Eg. Mergesort a=2, b=2, f(n)=an

Three cases:

1. If $f ( n ) = O \left( n ^ { \log _ { b } ( a ) - \epsilon } \right)$ for some constant $\epsilon > 0$ then $T ( n ) = \Theta \left( n ^ { \log _ { b } ( a ) } \right)$

2. If $f ( n ) = \Theta \left( n ^ { \log _ { b } ( a ) } \right)$ then $T ( n ) = \Theta \left( n ^ { \log _ { b } ( a ) } \log n \right)$

3. If $f ( n ) = \Omega \left( n ^ { \log _ { b } ( a ) + \epsilon } \right)$ for some constant $\epsilon > 0$ and if af $( n / b ) \leq c f ( n )$ for some constant $c < 1$ and all $n$ large enough then $T ( n ) = \Theta ( f ( n ) )$

With MergeSort, $n ^ { \log _ { b } ( a ) } = n ^ { \log _ { 2 } ( 2 ) } = n$ and $f ( n ) = a n ,$ thus case 2 applies, and we find that $T ( n ) = \Theta ( n \log n )$

Recurrence looks like so:

$$T ( n ) \leq \left\{ \begin{array} { l l } { d } & { \text { if } n \leq c , \text { constants } c , d > 0 } \\ { T ( q ) + T ( n - q - 1 ) + a \cdot n } & { \text { for some } 0 \leq q < n } \end{array} \right.$$

Again, base case isn’t going to give us any trouble

However, can’t use expansion, and can’t use Master Theorem. Not easily, anyway

## Quicksort, worst case performance

Let $T_w(n)$ be the worst case running time of (our) QS on an input of size n. Then,

$$T _ { w } ( n ) = \max _ { 0 \leq q < n } \left\{ T _ { w } ( q ) + T _ { w } ( n - q - 1 ) \right\} + a n$$

i.e. we maximise over all possible partitionings (q and n-q-1)
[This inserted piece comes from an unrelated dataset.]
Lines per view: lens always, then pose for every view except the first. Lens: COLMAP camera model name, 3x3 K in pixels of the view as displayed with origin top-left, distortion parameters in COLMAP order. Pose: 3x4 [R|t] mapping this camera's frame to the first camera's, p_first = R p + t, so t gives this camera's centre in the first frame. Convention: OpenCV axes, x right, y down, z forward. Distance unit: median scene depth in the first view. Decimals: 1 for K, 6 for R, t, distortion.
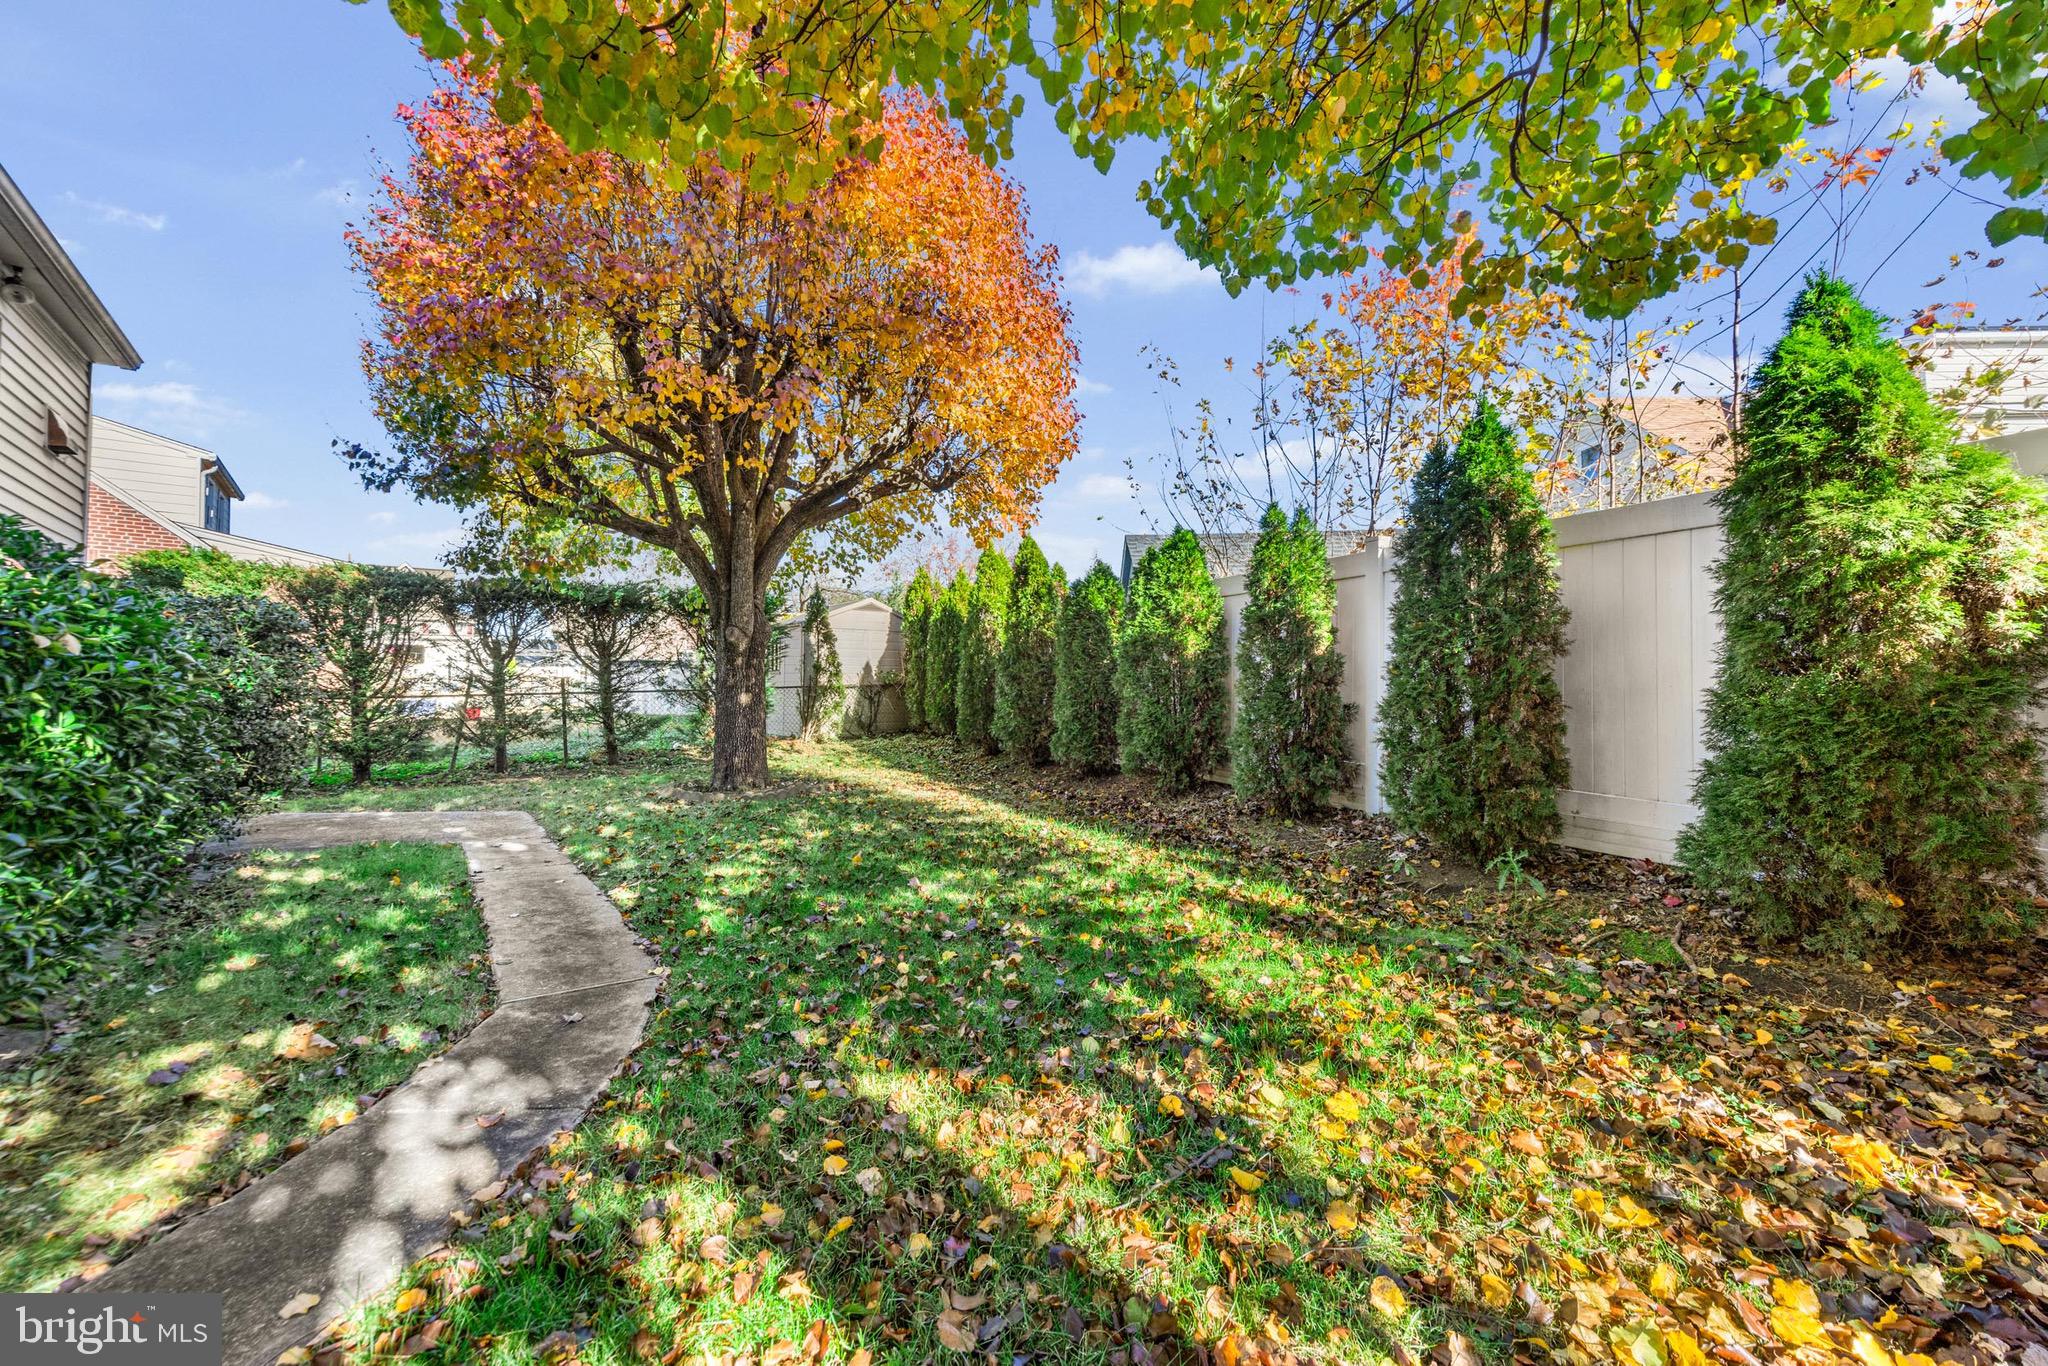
lens RADIAL K [[784.5, 0, 1024.0], [0, 784.5, 683.0], [0, 0, 1]] dist [-0.000157, -0.000024]
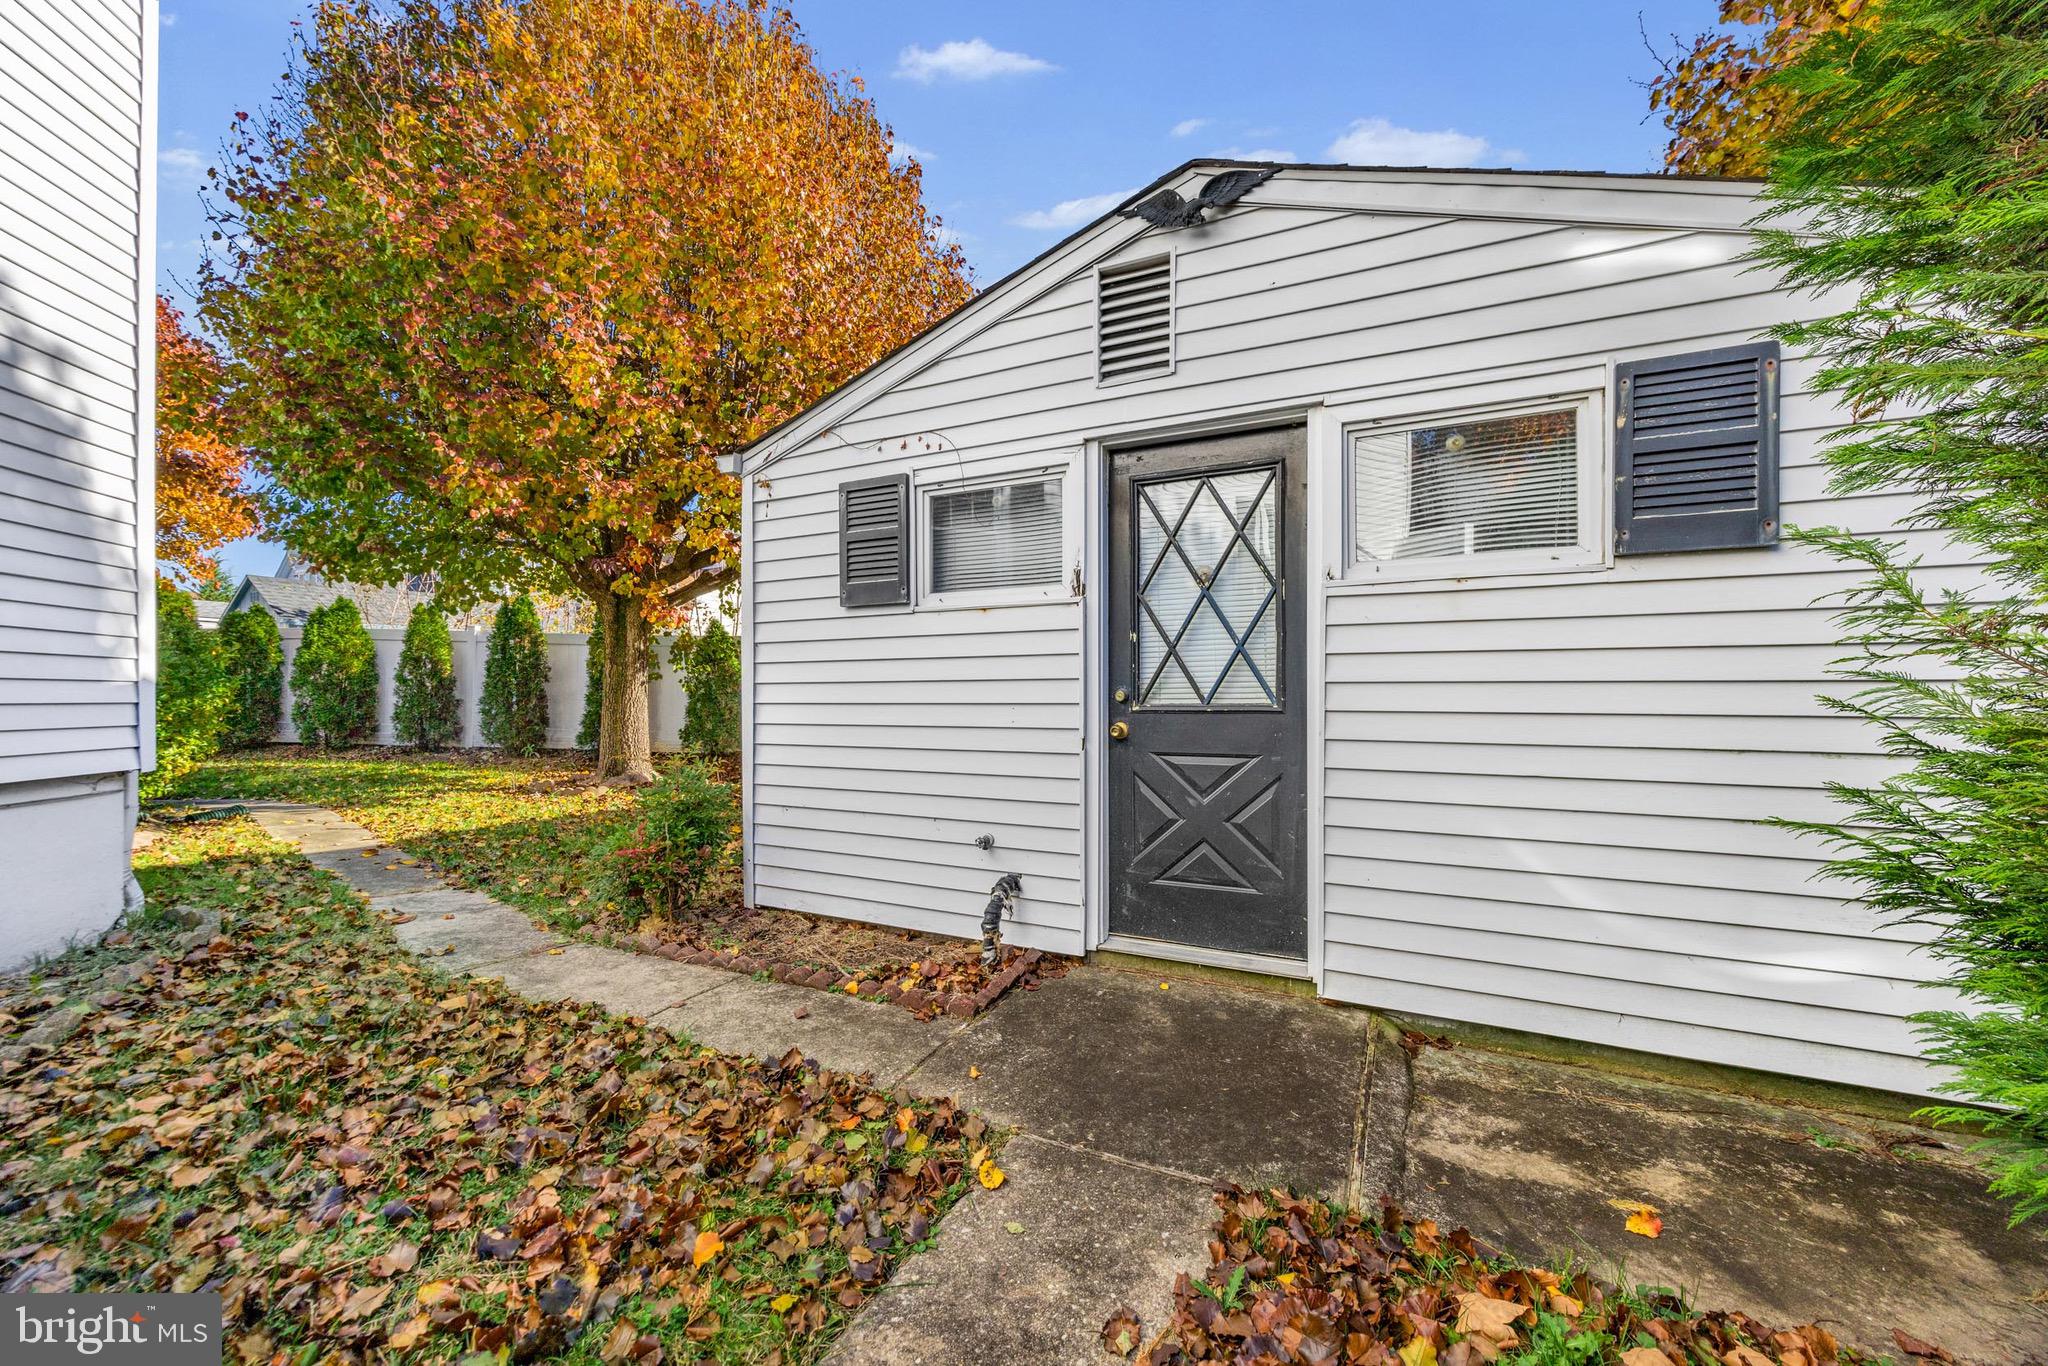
lens RADIAL K [[795.7, 0, 1029.1], [0, 795.7, 698.2], [0, 0, 1]] dist [-0.000663, -0.000189]
pose [[0.454665, 0.011357, 0.890590, -1.012438], [-0.017441, 0.999841, -0.003846, 0.004868], [-0.890492, -0.013784, 0.454791, -1.728498]]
We guess $T_w(n)\leqslant \alpha n^2$ for some constant $\alpha>0$

Substitute guess into recurrence:

\begin{aligned} T _ { w } ( n ) & = \max _ { 0 \leq q < n } \left\{ T _ { w } ( q ) + T _ { w } ( n - q - 1 ) \right\} + \text { an } \\ & \leq \max _ { 0 \leq q < n } \left\{ \alpha q ^ { 2 } + \alpha ( n - q - 1 ) ^ { 2 } \right\} + \text { an } \\ & = \alpha \cdot \max _ { 0 \leq q < n } \left\{ q ^ { 2 } + ( n - q - 1 ) ^ { 2 } \right\} + \text { an } \end{aligned}

Consider the expression $q ^ { 2 } + ( n - q - 1 ) ^ { 2 }$ for $0\leqslant q< n$. It’s easy to see that the expression is maximal when $q=0$ or $q=n-1$